5kW of Electricity, Please, in a Jerry Can

I had one of those small adventures the other day that reminds you why the internal combustion engine has not quite packed its bags and shuffled off into the museum just yet.

A colleague and I were dispatched to BCA Bridgewater to collect two vehicles. He drew the Land Rover Evoque. I drew the Nissan Leaf. The Evoque had a quarter of a tank of diesel. The Leaf, proudly, declared that it had 77 miles remaining. Our journey back was under forty miles. Even by modern standards that seemed a comfortable margin.


Two miles later the Leaf had clearly changed its mind.

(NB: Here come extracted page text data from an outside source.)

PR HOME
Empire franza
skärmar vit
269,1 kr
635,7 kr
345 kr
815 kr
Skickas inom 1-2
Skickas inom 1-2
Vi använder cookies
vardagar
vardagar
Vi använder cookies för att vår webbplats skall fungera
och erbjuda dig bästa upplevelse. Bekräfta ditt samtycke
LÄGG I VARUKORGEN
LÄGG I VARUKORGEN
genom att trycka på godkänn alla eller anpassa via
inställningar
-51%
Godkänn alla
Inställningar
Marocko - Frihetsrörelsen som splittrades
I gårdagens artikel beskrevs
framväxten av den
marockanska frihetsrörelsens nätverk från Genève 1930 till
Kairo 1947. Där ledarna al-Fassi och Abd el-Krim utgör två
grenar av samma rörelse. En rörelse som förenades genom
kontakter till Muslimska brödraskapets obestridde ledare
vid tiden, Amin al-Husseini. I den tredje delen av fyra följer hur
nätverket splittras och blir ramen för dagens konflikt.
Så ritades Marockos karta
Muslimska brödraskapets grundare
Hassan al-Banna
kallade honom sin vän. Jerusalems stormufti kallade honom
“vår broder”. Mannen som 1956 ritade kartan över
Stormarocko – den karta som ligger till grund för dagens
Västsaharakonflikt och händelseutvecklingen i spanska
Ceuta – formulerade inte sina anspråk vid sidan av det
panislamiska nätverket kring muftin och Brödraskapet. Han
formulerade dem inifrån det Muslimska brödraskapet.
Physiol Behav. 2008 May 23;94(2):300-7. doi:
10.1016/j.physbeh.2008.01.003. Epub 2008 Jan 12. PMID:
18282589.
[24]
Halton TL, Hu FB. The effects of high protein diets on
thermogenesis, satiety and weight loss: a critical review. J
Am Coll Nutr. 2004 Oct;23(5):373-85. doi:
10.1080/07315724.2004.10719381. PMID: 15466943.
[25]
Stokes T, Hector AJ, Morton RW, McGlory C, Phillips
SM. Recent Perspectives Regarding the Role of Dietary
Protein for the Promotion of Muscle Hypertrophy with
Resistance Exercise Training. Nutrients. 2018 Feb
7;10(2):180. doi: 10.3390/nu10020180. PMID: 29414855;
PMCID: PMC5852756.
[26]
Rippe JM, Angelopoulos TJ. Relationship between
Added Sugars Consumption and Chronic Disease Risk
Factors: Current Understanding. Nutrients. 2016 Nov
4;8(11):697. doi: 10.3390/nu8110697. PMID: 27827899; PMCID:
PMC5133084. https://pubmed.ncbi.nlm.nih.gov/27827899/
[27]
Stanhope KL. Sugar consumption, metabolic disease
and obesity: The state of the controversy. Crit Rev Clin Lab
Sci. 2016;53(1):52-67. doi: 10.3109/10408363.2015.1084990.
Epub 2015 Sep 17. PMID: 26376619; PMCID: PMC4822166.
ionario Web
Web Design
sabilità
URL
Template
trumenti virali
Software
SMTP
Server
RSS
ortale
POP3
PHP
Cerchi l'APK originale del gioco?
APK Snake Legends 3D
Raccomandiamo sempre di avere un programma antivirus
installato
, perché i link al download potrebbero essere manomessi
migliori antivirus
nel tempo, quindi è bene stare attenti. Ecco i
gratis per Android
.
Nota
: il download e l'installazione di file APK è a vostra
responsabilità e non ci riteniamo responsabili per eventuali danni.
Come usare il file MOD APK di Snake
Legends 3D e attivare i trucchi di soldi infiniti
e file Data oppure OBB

By the time I reached the M5 the miles remaining were disappearing like biscuits in a meeting room. Heating off. Eco mode on. I settled into a stately 55 mph, the automotive equivalent of walking gently across thin ice while pretending everything is perfectly normal.

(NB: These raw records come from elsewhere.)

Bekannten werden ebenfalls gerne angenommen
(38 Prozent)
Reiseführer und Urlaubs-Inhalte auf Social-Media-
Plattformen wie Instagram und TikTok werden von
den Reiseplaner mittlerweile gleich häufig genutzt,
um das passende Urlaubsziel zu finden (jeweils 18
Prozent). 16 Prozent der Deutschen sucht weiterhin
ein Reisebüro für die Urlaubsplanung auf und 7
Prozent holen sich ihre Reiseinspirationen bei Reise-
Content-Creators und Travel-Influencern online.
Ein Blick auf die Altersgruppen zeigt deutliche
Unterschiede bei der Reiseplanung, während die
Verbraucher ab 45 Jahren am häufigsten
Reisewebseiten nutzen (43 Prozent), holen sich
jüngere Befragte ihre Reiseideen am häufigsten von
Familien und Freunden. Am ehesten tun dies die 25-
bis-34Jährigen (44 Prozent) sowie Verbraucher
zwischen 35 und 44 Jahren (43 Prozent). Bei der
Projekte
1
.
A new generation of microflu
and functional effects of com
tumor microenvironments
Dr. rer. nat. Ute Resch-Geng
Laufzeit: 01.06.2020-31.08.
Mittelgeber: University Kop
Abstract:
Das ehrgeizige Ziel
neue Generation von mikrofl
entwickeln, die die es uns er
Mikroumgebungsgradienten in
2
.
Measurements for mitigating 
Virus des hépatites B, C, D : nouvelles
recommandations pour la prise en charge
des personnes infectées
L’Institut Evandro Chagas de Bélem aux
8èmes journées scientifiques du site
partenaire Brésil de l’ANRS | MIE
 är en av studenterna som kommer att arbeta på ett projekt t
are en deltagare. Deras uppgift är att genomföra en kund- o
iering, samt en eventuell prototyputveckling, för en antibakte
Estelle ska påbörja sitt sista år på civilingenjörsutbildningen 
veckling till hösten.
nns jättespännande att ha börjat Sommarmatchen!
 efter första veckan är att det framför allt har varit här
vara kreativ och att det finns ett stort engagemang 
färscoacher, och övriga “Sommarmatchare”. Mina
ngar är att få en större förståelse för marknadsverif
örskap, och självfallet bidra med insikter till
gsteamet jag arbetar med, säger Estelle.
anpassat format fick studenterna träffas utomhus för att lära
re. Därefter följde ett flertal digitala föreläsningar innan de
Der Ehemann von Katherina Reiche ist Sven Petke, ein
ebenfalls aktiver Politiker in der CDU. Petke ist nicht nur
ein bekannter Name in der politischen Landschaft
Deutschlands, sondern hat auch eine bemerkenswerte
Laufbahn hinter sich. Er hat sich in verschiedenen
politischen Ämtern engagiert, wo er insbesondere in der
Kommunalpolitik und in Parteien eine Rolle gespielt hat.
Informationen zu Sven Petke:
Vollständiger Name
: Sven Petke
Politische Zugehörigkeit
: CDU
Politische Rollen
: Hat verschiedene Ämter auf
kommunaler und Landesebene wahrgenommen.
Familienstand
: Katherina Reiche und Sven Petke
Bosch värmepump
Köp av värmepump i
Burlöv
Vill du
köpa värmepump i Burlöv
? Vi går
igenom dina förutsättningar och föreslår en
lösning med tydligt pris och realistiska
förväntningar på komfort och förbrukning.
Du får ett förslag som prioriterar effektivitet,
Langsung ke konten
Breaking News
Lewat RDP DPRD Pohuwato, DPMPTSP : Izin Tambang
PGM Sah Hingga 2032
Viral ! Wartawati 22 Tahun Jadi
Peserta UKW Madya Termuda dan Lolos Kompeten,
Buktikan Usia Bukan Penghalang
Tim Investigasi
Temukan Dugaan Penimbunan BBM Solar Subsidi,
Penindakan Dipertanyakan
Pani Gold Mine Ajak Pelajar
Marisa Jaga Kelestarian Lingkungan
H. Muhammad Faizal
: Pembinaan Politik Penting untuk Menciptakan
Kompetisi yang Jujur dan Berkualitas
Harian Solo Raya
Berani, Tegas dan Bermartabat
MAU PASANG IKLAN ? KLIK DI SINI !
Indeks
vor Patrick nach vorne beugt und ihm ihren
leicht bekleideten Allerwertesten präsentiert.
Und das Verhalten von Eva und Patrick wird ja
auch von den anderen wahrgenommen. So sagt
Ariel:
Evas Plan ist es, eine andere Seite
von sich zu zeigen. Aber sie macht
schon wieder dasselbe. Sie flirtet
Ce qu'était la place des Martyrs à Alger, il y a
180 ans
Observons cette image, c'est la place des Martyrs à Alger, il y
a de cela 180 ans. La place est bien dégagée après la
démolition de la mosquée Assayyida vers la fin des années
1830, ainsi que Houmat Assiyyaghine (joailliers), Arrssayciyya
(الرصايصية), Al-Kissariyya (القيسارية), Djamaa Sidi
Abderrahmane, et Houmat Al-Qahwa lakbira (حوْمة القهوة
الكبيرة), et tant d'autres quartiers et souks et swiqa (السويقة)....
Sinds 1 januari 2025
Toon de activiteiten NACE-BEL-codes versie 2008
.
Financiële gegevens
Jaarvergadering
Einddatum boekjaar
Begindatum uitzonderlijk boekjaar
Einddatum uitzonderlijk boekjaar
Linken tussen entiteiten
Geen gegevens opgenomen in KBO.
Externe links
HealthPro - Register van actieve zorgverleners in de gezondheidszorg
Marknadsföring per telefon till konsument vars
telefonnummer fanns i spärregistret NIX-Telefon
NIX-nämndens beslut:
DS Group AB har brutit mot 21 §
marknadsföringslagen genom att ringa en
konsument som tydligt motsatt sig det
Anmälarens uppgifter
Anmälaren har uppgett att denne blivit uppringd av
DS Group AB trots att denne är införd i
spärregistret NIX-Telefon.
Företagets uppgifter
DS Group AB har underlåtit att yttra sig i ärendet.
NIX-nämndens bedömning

The situation deteriorated steadily. Every slight incline shaved miles off the prediction. The car began to look at me in the accusatory way computers do when they know they are about to ruin your afternoon.

Then the phone rang.

My colleague had broken down at Junction 16. The Evoque had stopped and now sounded, in his words, like a bag of nuts. So I peeled off the motorway and went to investigate, clutching the jump pack I keep in my rucksack when collecting auction cars. The jump pack revived the Evoque well enough, although the engine continued to sound as though several internal components had recently resigned.

Before I performed the roadside mechanical triage, the Leaf's remaining range dropped to three miles. Three. Then something curious happened. When I got back into the car the display now said 15 miles remaining. Apparently the electrons had been having a little lie down while I was helping the Land Rover. Happy days, I thought.

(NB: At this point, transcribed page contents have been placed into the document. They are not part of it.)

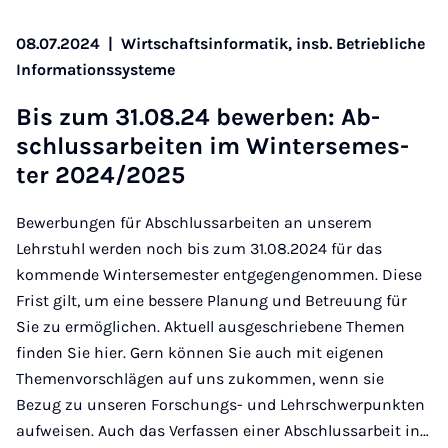
08.07.2024
|
Wirtschaftsinformatik, insb. Betriebliche
Informationssysteme
Bis zum 31.08.24 be­wer­ben: Ab­
schluss­a­r­bei­ten im Win­ter­se­mes­
ter 2024/2025
Bewerbungen für Abschlussarbeiten an unserem
Lehrstuhl werden noch bis zum 31.08.2024 für das
kommende Wintersemester entgegengenommen. Diese
Frist gilt, um eine bessere Planung und Betreuung für
Sie zu ermöglichen. Aktuell ausgeschriebene Themen
finden Sie hier. Gern können Sie auch mit eigenen
Themenvorschlägen auf uns zukommen, wenn sie
Bezug zu unseren Forschungs- und Lehrschwerpunkten
aufweisen. Auch das Verfassen einer Abschlussarbeit in…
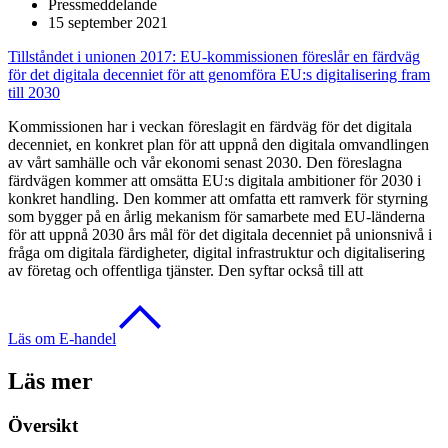
Pressmeddelande
15 september 2021
Tillståndet i unionen 2017: EU-kommissionen föreslår en färdväg
för det digitala decenniet för att genomföra EU:s digitalisering fram
till 2030
Kommissionen har i veckan föreslagit en färdväg för det digitala
decenniet, en konkret plan för att uppnå den digitala omvandlingen
av vårt samhälle och vår ekonomi senast 2030. Den föreslagna
färdvägen kommer att omsätta EU:s digitala ambitioner för 2030 i
konkret handling. Den kommer att omfatta ett ramverk för styrning
som bygger på en årlig mekanism för samarbete med EU-länderna
för att uppnå 2030 års mål för det digitala decenniet på unionsnivå i
fråga om digitala färdigheter, digital infrastruktur och digitalisering
av företag och offentliga tjänster. Den syftar också till att
Läs om E-handel
Läs mer
Översikt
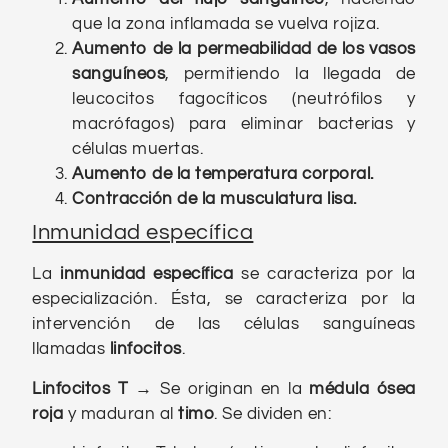
que la zona inflamada se vuelva rojiza.
Aumento de la permeabilidad de los vasos
sanguíneos
, permitiendo la llegada de
leucocitos fagocíticos (neutrófilos y
macrófagos) para eliminar bacterias y
células muertas.
Aumento de la temperatura corporal.
Contracción de la musculatura lisa.
Inmunidad específica
La
inmunidad específica
se caracteriza por la
especialización. Ésta, se caracteriza por la
intervención de las células sanguíneas
llamadas
linfocitos
.
Linfocitos T
→
Se originan en la
médula ósea
roja
y maduran al
timo
. Se dividen en:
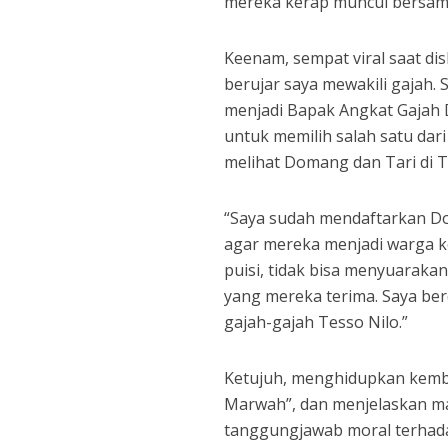
mereka kerap muncul bersama
Keenam, sempat viral saat di
berujar saya mewakili gajah.
menjadi Bapak Angkat Gajah
untuk memilih salah satu dar
melihat Domang dan Tari di 
“Saya sudah mendaftarkan Do
agar mereka menjadi warga k
puisi, tidak bisa menyuaraka
yang mereka terima. Saya berd
gajah-gajah Tesso Nilo.”
Ketujuh, menghidupkan kemb
Marwah”, dan menjelaskan ma
tanggungjawab moral terhada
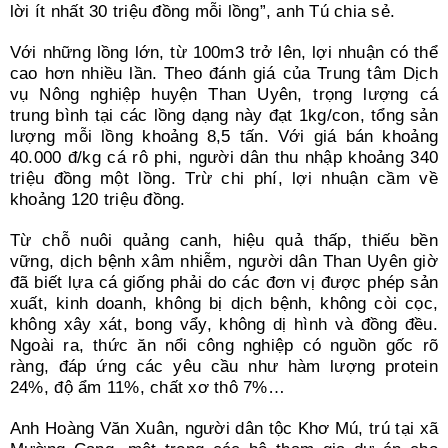
lời ít nhất 30 triệu đồng mỗi lồng”, anh Tú chia sẻ.
Với những lồng lớn, từ 100m3 trở lên, lợi nhuận có thể
cao hơn nhiều lần. Theo đánh giá của Trung tâm Dịch
vụ Nông nghiệp huyện Than Uyên, trọng lượng cá
trung bình tại các lồng dạng này đạt 1kg/con, tổng sản
lượng mỗi lồng khoảng 8,5 tấn. Với giá bán khoảng
40.000 đ/kg cá rô phi, người dân thu nhập khoảng 340
triệu đồng một lồng. Trừ chi phí, lợi nhuận cầm về
khoảng 120 triệu đồng.
Từ chỗ nuôi quảng canh, hiệu quả thấp, thiếu bền
vững, dịch bệnh xâm nhiễm, người dân Than Uyên giờ
đã biết lựa cá giống phải do các đơn vị được phép sản
xuất, kinh doanh, không bị dịch bệnh, không còi cọc,
không xây xát, bong vẩy, không dị hình và đồng đều.
Ngoài ra, thức ăn nổi công nghiệp có nguồn gốc rõ
ràng, đáp ứng các yêu cầu như hàm lượng protein
24%, độ ẩm 11%, chất xơ thô 7%…
Anh Hoàng Văn Xuân, người dân tộc Khơ Mú, trú tại xã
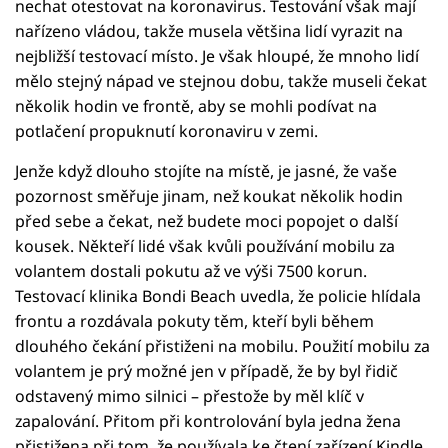
nechat otestovat na koronavirus. Testování však mají
nařízeno vládou, takže musela většina lidí vyrazit na
nejbližší testovací místo. Je však hloupé, že mnoho lidí
mělo stejný nápad ve stejnou dobu, takže museli čekat
několik hodin ve frontě, aby se mohli podívat na
potlačení propuknutí koronaviru v zemi.
Jenže když dlouho stojíte na místě, je jasné, že vaše
pozornost směřuje jinam, než koukat několik hodin
před sebe a čekat, než budete moci popojet o další
kousek. Někteří lidé však kvůli používání mobilu za
volantem dostali pokutu až ve výši 7500 korun.
Testovací klinika Bondi Beach uvedla, že policie hlídala
frontu a rozdávala pokuty těm, kteří byli během
dlouhého čekání přistiženi na mobilu. Použití mobilu za
volantem je prý možné jen v případě, že by byl řidič
odstavený mimo silnici – přestože by měl klíč v
zapalování. Přitom při kontrolování byla jedna žena
přistižena při tom, že používala ke čtení zařízení Kindle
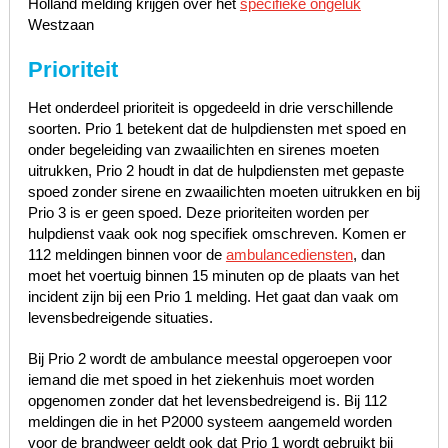
Holland melding krijgen over het
specifieke ongeluk
Westzaan
Prioriteit
Het onderdeel prioriteit is opgedeeld in drie verschillende
soorten. Prio 1 betekent dat de hulpdiensten met spoed en
onder begeleiding van zwaailichten en sirenes moeten
uitrukken, Prio 2 houdt in dat de hulpdiensten met gepaste
spoed zonder sirene en zwaailichten moeten uitrukken en bij
Prio 3 is er geen spoed. Deze prioriteiten worden per
hulpdienst vaak ook nog specifiek omschreven. Komen er
112 meldingen binnen voor de
ambulancediensten
, dan
moet het voertuig binnen 15 minuten op de plaats van het
incident zijn bij een Prio 1 melding. Het gaat dan vaak om
levensbedreigende situaties.
Bij Prio 2 wordt de ambulance meestal opgeroepen voor
iemand die met spoed in het ziekenhuis moet worden
opgenomen zonder dat het levensbedreigend is. Bij 112
meldingen die in het P2000 systeem aangemeld worden
voor de brandweer geldt ook dat Prio 1 wordt gebruikt bij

My happiness was, of course, premature. By the time I reached Tytherington the display was on zero miles remaining with five miles still to go. At this point I was driving downhill slopes using the e-Pedal like a Victorian miser shaking coins out of the upholstery. Every hill became a negotiation. Every mile felt like a personal insult.

Miraculously, I made it back to base.

The whole episode did rather underline the practical difference between the old world and the new one. If you run out of petrol or diesel, you can at least walk to a filling station, buy a can, and return with five litres of hope. With an EV, once the numbers start going theatrical, you are reduced to prayer, light throttle inputs and a growing intimacy with the topography of South Gloucestershire.

I am sure electric motoring has its place. Quiet, smooth, efficient, very worthy. But auction collections, unexpected detours and a colleague stranded on the hard shoulder in a dying Evoque are perhaps not its natural habitat. There is something faintly absurd about living in an age of astonishing technology, only to discover that what you really need is the electrical equivalent of a man in a layby selling emergency watts out of a can.

As an aside, I subsequently went to BCA Enfield and collected an electric VW ID3 with 176 miles remaining for a 136 mile journey. Made it with 12 miles remaining, after having driven for about 30 minutes at 55 MPH on the M4 to conserve energy.